Associazione Nazionale Medici Cardiologi Ospedalieri



CONNECT HF/CKD a multi-disciplinary telemonitoring project for hospital re-admissions reduction and therapeutic optimization in heart failure in the era of digital devices

Grossi Francesco Firenze(Firenze) – S.O.C. Cardiologia Firenze 1 | Fatucchi Serena Firenze(Firenze) – S.O.C. Cardiologia Firenze 1 | Innocenti Lisa Firenze(Firenze) – S.O.C. Cardiologia Firenze 1

Introduction: Management of patients affected both from heart failure (HF) and Chronic Kidney Disease (CKD) is a well-known issue. The latest ESC 2023 Heart Failure Guidelines recommend the use of four classes of drugs to reduce mortality and hospital admissions due to HF. CKD represents one of the most frequently reported factors underlying the failure to prescribe or to titrate recommended treatments. New telemonitoring techniques can be useful in the detection of signs of decompensation and achievement of therapeutic targets.

Methods: Our project aims at optimizing the management, treatment and follow-up of patients with HF, thanks to multidisciplinary management and an accurate and easy-to-use home telemonitoring equipment provided to patients.

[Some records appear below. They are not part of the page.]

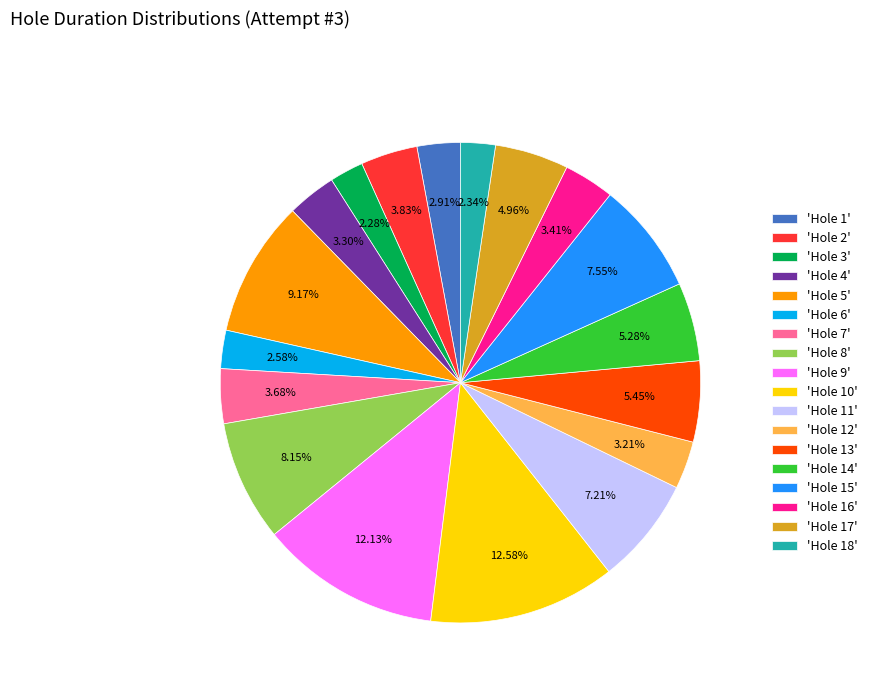

What is the ratio of the value at 'Hole 1' to the value at 'Hole 3'?

1.3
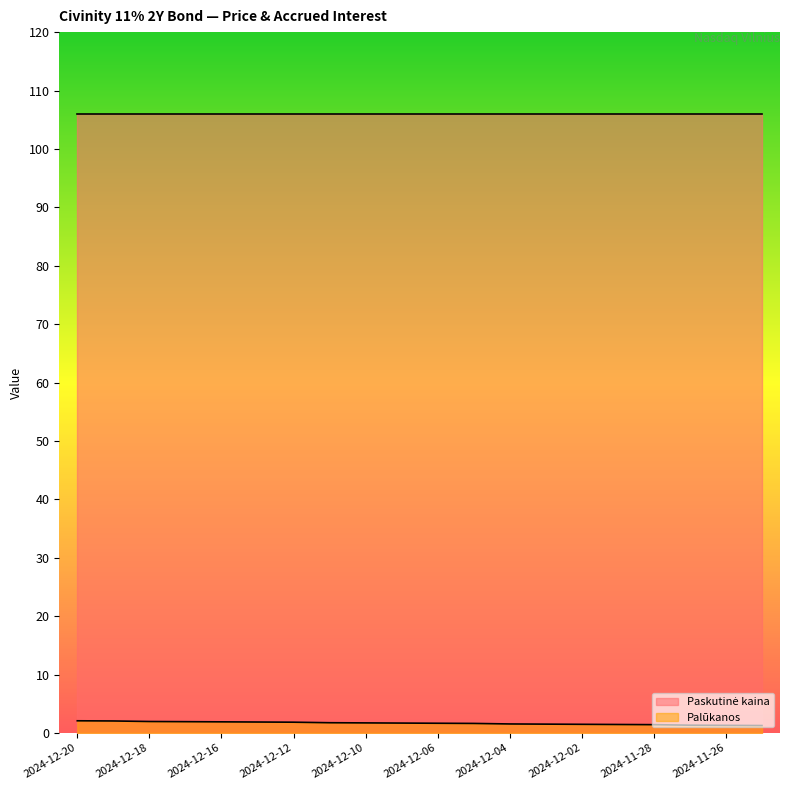

Reading left to right, what are all the values shown in this chart?

2024-12-20=2.1	2024-12-19=2.0	2024-12-18=2.0	2024-12-17=1.9	2024-12-16=1.9	2024-12-13=1.9	2024-12-12=1.8	2024-12-11=1.7	2024-12-10=1.7	2024-12-09=1.7	2024-12-06=1.7	2024-12-05=1.6	2024-12-04=1.5	2024-12-03=1.5	2024-12-02=1.5	2024-11-29=1.4	2024-11-28=1.4	2024-11-27=1.3	2024-11-26=1.3	2024-11-25=1.3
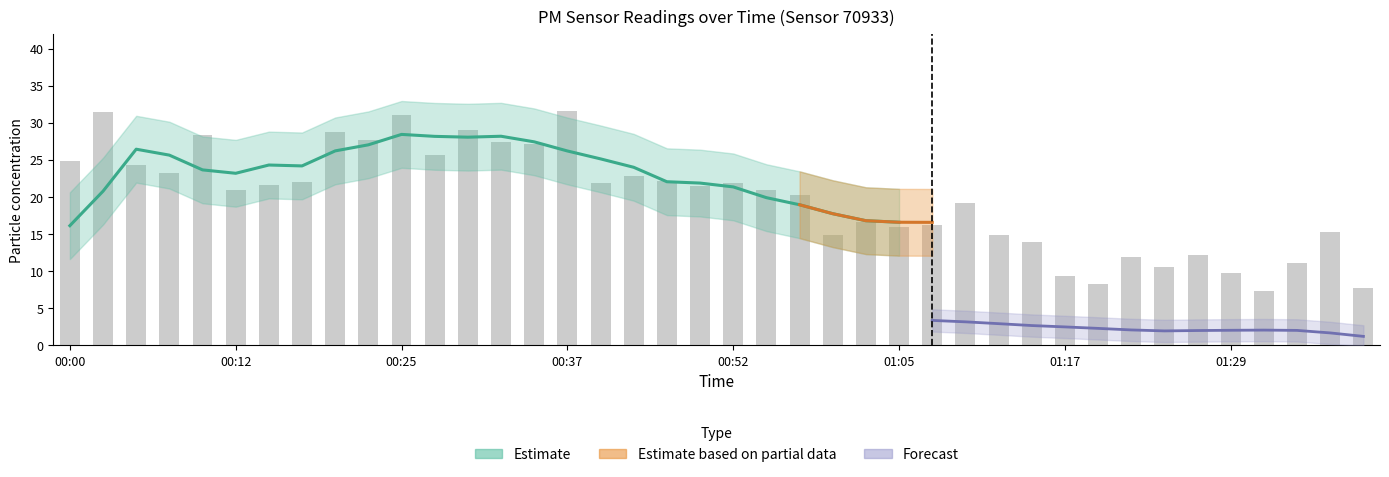

Reading left to right, what are all the values shown in this chart?

24.9	31.5	24.3	23.2	28.3	20.9	21.6	22.0	28.8	27.7	31.0	25.7	29.0	27.5	27.1	31.6	21.9	22.9	22.1	21.5	21.9	21.0	20.3	14.9	16.7	15.9	16.3	19.2	14.8	13.9	9.3	8.3	11.8	10.6	12.2	9.8	7.3	11.2	15.3	7.7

Patients will be divided into two groups based on a high (group A) or medium/low risk (group B) profile. Remote monitoring will last 3 weeks, before the first clinical control in out-patient HF clinic. Once the inclusion and exclusion criteria have been assessed, the patient will be enrolled in one of the two groups.

The home telemonitoring equipment allows the detection of different clinical parameters (oximetry, blood pressure, heart rate, 6-lead EKG, body weight) and the visualization of blood test reports. Data are recorded on a tablet connected to a cloud server. A questionnaire is provided to the patient aimed at understanding his/her symptoms and quality of life. Data are sent daily to all the healthcare professionals involved in the project.

Group A: High risk patients. The patient will be trained on the operation of the remote monitoring equipment. Daily self-measurement of parameters for 3 weeks after discharge.

GROUP B: Low-medium risk patients. Weekly measurement of the parameters by the community nurse for 3 weeks after discharge.

In case of signs of congestion and clinical HF decompensation patients from both groups could be treated with diuretic infusion at home or in community out-patient clinics (Case di Comunità).

Expected results: Reducing mortality and re-hospitalization for decompensated HF, achievement of the pharmacological treatment targets recommended by the ESC guidelines, reducing renal disease progression, building a multi-professional HF support-team, testing a community telemonitoring programme based on the cloud.

Preliminary data: preliminary data will be available on May 2024.